With nearly 300 wineries in B.C., tough international competition, and new changes to provincial liquor licencing laws, Pesme says the sustainability of the industry is being challenged. 

“The wine industry is truly a global market, and the local situation can’t continue as it is because the competition, whether it’s local or international, is fierce,” says Pesme.

This summer, as part of an innovative partnership between UBC and B.C.’s wine industry, the university received $630,000 from Western Economic Diversification Canada to help strengthen co-operation in the industry, enhance export readiness, and develop global identity. 

“The industry has to ask ‘what does the idea of the British Columbia wine region mean?’ Can all these people work together to create a commercial message that describes our wine region and the signature of our wines?” says Pesme. “To be competitive on the international market, this region’s wineries need to have a firm identity. And the region needs to have the ability to launch itself successfully internationally.”

Wine regions have specific identities, and he says the Okanagan wineries need to come up with an identity that they all share, and then promote the entire area and its products.

“The industry does exist, and we have the players — the big, the medium, and the small. We also have professional institutions. Apart from few exceptions, I don’t think the local wineries are ready to position themselves on the international market and become international players,” says Pesme. “The potential is here, clearly. Some additional work is required to intensify the collaboration amongst B.C. players.
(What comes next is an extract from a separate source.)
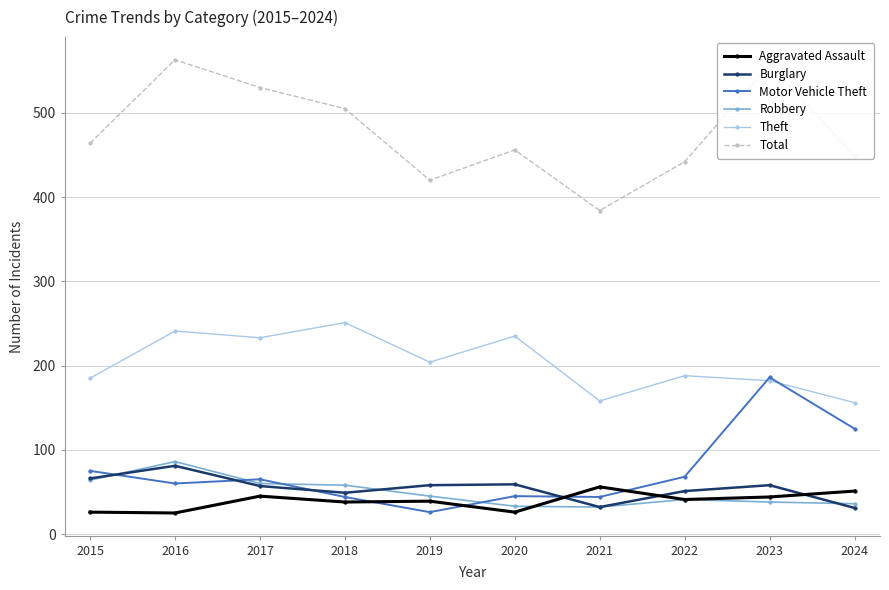

What is the difference between the second highest and second lowest values in the Robbery series?

31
The world of wine imposes, at first, a collective approach, and it offers many opportunities as the wine industry is truly a global market that needs to be explored.”

Pesme will be back at UBC in November to help facilitate the Wine Industry Collaborative at UBCO Nov. 2 and 3. Before the event, UBC and KEDGE are conducting a survey of the industry on wine labelling, and the preliminary results will be discussed at the collaborative.